Combinatorics of Correlated Equilibria

TL;DR

This paper explores the combinatorial structure of correlated equilibrium polytopes in games, introducing a stratification method and analyzing their algebraic boundaries, with specific results for small games.

Contribution

It introduces a stratification approach for correlated equilibrium polytopes and characterizes their algebraic boundaries, providing a detailed analysis for small game sizes.

Findings

The full-dimensionality region is a semialgebraic set.

For (2 x n)-games, the algebraic boundary is composed of coordinate hyperplanes and binomial hypersurfaces.

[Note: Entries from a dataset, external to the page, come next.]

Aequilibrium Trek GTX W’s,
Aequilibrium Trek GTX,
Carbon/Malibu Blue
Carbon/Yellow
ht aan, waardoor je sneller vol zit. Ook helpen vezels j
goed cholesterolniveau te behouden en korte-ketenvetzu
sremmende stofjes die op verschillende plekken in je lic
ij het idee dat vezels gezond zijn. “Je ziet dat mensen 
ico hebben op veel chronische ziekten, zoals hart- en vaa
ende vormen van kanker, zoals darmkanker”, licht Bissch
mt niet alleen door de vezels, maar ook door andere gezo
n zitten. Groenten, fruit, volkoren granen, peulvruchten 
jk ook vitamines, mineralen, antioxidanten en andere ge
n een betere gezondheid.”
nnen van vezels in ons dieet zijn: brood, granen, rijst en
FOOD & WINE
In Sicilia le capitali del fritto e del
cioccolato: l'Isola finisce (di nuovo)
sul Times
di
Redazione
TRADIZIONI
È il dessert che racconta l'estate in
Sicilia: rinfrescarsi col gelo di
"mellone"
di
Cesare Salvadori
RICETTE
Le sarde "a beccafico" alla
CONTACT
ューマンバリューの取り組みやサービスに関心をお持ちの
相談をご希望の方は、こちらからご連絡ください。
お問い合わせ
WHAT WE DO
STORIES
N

There is a unique maximal combinatorial type for generic (2 x 3)-games.

Abstract

We study the correlated equilibrium polytope $P_G$ of a game $G$ from a combinatorial point of view. We introduce the region of full-dimensionality for this class of polytopes and prove that it is a semialgebraic set for any game. Using a stratification via oriented matroids, we propose a structured method for describing the possible combinatorial types of $P_G$, and show that for $(2 \times n)$-games, the algebraic boundary of the stratification is a union of coordinate hyperplanes and binomial hypersurfaces. Finally, we provide a computational proof that there exists a unique combinatorial type of maximal dimension for generic $(2 \times 3)$-games.